Harold Stevens made the planes fly for USAF
Conclusion. Continued from last month
Jack M. Willis
Harold Stevens, one of the last survivors of the North Louisiana sawmill era of the 1920s and 30s, distinguished himself in the classroom, as well as earning All-State honors as a superb basketball star at Trout-Good Pine High School in LaSalle Parish. The bulk of the games he played in were played on dirt courts, out of doors. Because of his basketball prowess, the coach from Louisiana State Normal College at Natchitoches offered him a full athletic scholarship to switch allegiance from the T-GP Red Devils to the LSN Purple Demons.
Harold attended two semesters in 1938-39 as World War II loomed on the horizon. Reading the handwriting on the wall, he and his older brother decided to join the U.S. Army Air Corps rather than wait to be called in the impending draft that was inducting young men he knew every month. He didn't want any of the foot-slogging in the U.S. Army which is where draftees invariably ended up, and that's the reason the Stevens brothers ended up at Barksdale Army Air Base in Bossier City, Louisiana, where he underwent Basic Training and Advanced Individual Training (A.I.T.). After Basic, he was sent to Chanute Air Corps Base at Champagne, Illinois for further airplane mechanics training. Then it was back to Louisiana and Barksdale again where he and other mechanics worked to get aircraft ready to be ferried overseas to England. They had a mandate to have them airworthy in no more than 2-3 days to make the long oceanic flight to the British Isles.

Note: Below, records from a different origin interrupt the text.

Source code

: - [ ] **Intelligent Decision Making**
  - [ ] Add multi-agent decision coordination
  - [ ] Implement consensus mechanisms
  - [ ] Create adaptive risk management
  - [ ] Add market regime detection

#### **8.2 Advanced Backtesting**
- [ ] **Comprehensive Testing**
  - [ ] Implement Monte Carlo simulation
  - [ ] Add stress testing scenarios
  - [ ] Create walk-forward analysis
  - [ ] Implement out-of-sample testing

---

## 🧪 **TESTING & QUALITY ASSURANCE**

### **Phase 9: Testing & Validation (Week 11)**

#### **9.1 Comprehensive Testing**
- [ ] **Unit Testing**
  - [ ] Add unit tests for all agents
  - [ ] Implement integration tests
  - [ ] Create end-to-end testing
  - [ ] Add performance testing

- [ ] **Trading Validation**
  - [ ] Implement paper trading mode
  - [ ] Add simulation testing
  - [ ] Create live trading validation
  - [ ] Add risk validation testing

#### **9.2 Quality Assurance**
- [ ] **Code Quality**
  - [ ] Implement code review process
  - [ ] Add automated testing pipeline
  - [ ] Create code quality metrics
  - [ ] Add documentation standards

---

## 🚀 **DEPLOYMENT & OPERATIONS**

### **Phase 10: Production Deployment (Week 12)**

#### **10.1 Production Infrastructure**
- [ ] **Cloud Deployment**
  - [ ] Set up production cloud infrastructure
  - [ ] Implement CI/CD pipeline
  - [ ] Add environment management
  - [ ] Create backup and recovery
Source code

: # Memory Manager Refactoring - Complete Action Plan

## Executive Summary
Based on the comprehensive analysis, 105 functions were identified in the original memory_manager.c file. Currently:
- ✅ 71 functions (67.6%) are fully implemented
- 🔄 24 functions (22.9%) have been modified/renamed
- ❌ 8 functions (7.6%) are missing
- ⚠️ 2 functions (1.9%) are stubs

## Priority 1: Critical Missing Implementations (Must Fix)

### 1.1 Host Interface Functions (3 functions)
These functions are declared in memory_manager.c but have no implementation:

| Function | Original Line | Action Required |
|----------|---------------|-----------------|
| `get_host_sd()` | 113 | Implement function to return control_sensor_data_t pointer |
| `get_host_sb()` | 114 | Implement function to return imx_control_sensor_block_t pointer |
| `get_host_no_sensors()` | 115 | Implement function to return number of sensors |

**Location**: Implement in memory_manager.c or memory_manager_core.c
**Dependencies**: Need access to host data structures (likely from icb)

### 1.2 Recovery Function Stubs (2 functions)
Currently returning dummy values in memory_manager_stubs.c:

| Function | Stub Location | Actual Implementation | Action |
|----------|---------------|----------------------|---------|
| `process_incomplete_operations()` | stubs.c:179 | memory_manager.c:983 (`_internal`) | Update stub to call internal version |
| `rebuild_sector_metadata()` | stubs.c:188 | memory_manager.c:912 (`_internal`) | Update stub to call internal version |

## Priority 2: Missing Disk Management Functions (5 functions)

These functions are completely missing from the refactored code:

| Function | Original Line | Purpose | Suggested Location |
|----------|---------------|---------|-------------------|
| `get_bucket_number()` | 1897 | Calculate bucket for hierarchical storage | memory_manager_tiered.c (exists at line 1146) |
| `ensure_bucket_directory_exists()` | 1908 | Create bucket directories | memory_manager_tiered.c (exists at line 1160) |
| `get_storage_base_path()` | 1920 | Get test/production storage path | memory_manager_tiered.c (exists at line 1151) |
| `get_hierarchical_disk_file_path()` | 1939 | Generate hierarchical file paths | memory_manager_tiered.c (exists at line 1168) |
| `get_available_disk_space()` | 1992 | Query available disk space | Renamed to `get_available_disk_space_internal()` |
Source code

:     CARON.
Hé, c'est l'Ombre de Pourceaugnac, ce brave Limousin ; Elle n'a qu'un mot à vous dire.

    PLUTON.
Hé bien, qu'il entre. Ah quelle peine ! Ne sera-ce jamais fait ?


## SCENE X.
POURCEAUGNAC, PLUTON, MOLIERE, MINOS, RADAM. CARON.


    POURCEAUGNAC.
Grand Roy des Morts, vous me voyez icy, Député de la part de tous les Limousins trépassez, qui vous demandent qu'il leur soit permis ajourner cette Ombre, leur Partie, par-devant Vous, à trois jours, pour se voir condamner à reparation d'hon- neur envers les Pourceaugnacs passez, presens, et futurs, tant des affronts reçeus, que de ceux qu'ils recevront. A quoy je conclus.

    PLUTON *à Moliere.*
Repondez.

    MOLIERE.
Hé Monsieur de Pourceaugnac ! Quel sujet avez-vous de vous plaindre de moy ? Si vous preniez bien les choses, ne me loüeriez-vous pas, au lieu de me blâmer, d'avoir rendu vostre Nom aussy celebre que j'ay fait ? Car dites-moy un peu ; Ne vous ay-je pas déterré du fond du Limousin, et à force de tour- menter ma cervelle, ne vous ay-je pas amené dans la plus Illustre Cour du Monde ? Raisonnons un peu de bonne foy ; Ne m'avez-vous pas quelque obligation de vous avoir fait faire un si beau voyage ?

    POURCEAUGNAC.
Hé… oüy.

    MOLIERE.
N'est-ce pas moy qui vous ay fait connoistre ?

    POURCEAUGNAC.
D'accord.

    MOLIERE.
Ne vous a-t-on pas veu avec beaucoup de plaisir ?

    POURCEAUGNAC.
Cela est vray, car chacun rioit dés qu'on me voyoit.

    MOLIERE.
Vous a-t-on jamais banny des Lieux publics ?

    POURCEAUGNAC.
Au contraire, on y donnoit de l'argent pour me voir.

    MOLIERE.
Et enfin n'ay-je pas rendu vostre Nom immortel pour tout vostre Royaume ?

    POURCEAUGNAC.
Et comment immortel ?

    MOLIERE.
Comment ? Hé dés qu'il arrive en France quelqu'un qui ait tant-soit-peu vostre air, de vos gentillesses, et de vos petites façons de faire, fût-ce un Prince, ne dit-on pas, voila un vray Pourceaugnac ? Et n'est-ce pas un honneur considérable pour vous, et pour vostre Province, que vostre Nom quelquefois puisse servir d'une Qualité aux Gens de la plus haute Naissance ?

In the two years he was stationed at Barksdale he worked on just about every type of plane being manufactured by various plants all over the US. He worked on P-38s, P-40s, C-47s, and put each one through a rigid pre-flight check, doing essentially everything mechanical to an airplane except fly it.
In June of 1943 he was transferred to Lake Charles Air Force Base (This was before it was renamed in honor of Brig. General Claire Lee Chennault from Waterproof, Louisiana). He was there for three months, and in September 1943 Harold's whole group was transferred to Laurel, Mississippi, where they became a support group for another series of Louisiana maneuvers which was readying the invasion forces for D-Day, June 6, 1944. These operations lasted for two months.
In November 1943 his group was flown to a New York airport and then bussed to Fort Dix, N.J., which was a super busy embarkation port for troops bound for the European theatre during WWII.
Stevens and his group were loaded on an old French ship which had seen better seafaring days, and helped make up a 30-ship convoy headed for England along with many other service groups. It took two weeks to get to Southampton, England because the convoy was constantly zigging and zagging to avoid U-boat attacks.
There were so many Americans, Canadians, Australians, plus airplanes, armament and logistical supplies in England by January of 1944, that someone said it was a wonder the island didn't sink.
Harold Stevens' group was broken into groups of 12 men per Quonset hut on the base with their tasks consisting primarily of loading 500-pound bombs on flight groups of A-26s, which were hastily re-designed versions of the original B-26 medium bombers which Doolittle's Raiders used to bomb Tokyo. The A-26 groups each contained 32 planes, each with one pilot, no co-pilot, and one navigator per four planes. Harold and all the other ordnance crews had steadily performed their maintenance and bomb-loading chores when all of a sudden six months later it was D-Day.
One of the events that helped alter Harold's perspective was the loss of so many fast friends he made at the Southampton aerodrome. He had one buddy in particular from Moultrie, Georgia who was very religious. He never went to the NCO clubs or into town to any of the brothels like most of the men did. In one of the last conversations they had he told Harold, "Steve, even if I amass enough points to get shipped home, I'm going to stay here until we achieve victory."
He was a waist gunner on an A-26, and on the day the war ended his plane got shot down, with witnesses stating that there were no parachutes seen bailing out of the flaming aircraft as it headed downward.
Harold got to ride the ocean liner, the Queen Elizabeth home along with 15,000 other servicemen. They ate like royalty. It took 20 days to get overseas, but only five days to get back to New York. He said there were ticker tape parades and literally hundreds of thousands of people, and confetti by the ton in the welcoming parades.
After Harold made it back to LaSalle Parish, he noticed everything had changed, and his whole outlook on life had too, dramatically. He no longer wanted to go back to college, because he'd been out five years, and all he wanted to do was get a job of some sort and eke out a living.